§ Stated exercise
Please lay out the records below as a Markdown table with the columns Row and Line, starting at the line that contains "genus: Evasterias" and ending at the line that contains "family: Picidae", skipping blank lines. Number each row and include only those lines.

__________

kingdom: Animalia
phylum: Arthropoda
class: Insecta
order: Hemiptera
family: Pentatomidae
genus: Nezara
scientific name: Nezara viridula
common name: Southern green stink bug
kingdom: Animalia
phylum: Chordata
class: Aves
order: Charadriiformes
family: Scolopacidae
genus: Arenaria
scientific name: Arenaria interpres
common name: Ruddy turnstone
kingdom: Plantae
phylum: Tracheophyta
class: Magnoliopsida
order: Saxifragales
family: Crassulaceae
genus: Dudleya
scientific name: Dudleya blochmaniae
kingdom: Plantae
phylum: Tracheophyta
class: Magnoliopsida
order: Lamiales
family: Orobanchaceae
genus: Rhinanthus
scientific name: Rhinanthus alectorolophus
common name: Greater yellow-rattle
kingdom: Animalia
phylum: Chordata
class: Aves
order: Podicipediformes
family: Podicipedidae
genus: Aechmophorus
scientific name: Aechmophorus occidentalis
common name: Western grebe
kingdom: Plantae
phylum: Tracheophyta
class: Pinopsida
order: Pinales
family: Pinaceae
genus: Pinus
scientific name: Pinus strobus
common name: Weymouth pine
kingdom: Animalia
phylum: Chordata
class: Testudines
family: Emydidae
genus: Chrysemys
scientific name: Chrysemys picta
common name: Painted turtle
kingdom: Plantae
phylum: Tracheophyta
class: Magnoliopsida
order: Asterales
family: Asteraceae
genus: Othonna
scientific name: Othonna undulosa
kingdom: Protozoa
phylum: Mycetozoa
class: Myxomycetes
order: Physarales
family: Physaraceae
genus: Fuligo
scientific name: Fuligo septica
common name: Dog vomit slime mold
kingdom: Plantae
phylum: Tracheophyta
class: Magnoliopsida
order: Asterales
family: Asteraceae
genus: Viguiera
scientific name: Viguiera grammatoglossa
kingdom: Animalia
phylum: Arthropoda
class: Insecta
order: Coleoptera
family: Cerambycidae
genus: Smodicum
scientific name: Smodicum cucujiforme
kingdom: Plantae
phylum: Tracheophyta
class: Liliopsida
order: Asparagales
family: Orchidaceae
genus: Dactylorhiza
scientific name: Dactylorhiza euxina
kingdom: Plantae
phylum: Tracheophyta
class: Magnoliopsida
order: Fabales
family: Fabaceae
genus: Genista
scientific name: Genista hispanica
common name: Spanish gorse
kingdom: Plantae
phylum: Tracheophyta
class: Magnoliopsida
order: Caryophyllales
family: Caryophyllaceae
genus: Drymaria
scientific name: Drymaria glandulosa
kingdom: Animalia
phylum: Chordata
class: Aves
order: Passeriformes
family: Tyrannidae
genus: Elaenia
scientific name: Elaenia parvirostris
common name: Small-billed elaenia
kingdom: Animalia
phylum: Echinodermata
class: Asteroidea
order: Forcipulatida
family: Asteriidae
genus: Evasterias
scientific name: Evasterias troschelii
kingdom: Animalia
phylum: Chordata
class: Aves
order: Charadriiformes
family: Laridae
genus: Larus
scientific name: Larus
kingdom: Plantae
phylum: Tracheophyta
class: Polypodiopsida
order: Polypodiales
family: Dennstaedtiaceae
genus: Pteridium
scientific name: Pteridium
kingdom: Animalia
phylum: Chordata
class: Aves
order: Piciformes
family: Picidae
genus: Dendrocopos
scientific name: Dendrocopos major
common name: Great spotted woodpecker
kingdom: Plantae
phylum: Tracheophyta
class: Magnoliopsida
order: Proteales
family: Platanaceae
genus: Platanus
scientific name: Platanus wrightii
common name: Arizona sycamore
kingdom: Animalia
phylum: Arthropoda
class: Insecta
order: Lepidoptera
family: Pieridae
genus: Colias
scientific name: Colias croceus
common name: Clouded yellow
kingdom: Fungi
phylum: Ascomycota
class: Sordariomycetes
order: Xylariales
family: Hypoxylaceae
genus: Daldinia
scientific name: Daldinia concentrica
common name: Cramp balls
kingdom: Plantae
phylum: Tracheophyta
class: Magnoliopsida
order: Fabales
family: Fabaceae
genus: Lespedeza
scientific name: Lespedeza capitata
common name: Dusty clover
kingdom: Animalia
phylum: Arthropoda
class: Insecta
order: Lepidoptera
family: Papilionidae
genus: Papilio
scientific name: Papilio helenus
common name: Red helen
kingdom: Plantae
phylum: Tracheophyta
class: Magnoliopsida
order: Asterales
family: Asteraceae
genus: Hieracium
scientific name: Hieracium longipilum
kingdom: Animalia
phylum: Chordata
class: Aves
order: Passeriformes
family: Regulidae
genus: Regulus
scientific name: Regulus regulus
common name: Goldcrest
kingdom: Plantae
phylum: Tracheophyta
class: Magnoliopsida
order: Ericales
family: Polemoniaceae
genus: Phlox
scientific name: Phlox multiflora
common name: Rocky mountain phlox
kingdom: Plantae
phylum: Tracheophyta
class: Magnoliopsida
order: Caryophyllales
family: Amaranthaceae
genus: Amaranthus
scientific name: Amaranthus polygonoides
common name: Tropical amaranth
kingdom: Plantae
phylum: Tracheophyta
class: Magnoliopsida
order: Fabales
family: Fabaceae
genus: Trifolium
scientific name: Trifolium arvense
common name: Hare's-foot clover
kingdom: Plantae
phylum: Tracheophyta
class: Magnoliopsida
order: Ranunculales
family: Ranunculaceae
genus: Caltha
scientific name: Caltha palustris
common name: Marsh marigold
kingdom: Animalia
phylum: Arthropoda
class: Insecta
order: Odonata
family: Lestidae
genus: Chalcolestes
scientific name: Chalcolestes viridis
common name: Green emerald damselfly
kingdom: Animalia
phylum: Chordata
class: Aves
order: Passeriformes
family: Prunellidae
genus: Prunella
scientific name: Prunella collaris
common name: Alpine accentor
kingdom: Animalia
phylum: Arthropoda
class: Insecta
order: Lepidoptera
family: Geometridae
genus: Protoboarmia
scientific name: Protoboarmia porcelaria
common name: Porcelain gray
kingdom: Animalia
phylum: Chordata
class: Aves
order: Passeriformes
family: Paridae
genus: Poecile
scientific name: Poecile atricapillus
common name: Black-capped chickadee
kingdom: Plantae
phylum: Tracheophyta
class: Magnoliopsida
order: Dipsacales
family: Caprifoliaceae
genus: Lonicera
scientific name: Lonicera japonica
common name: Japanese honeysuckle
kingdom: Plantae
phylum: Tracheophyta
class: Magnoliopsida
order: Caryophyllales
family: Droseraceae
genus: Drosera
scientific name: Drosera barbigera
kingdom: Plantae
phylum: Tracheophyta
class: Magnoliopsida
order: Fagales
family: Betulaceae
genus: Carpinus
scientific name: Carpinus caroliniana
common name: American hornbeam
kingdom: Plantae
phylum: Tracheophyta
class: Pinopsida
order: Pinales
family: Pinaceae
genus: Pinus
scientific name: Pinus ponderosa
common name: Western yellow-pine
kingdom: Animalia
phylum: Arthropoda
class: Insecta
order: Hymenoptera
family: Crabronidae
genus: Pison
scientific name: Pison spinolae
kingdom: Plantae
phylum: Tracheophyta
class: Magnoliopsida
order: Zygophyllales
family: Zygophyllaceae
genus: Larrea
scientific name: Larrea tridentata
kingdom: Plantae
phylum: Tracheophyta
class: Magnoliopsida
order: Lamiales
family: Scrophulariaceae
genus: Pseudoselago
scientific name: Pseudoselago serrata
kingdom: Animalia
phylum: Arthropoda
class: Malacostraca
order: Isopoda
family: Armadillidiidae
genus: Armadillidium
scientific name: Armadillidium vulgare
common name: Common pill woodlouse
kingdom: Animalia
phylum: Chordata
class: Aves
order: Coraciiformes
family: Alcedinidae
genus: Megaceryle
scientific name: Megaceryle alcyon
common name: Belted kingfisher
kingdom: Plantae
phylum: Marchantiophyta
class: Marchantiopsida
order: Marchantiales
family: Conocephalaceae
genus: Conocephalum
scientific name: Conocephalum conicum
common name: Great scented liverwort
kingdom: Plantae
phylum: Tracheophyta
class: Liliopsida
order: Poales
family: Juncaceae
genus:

__________

§ Written solution
| Row | Line |
|---|---|
| 1 | genus: Evasterias |
| 2 | scientific name: Evasterias troschelii |
| 3 | kingdom: Animalia |
| 4 | phylum: Chordata |
| 5 | class: Aves |
| 6 | order: Charadriiformes |
| 7 | family: Laridae |
| 8 | genus: Larus |
| 9 | scientific name: Larus |
| 10 | kingdom: Plantae |
| 11 | phylum: Tracheophyta |
| 12 | class: Polypodiopsida |
| 13 | order: Polypodiales |
| 14 | family: Dennstaedtiaceae |
| 15 | genus: Pteridium |
| 16 | scientific name: Pteridium |
| 17 | kingdom: Animalia |
| 18 | phylum: Chordata |
| 19 | class: Aves |
| 20 | order: Piciformes |
| 21 | family: Picidae |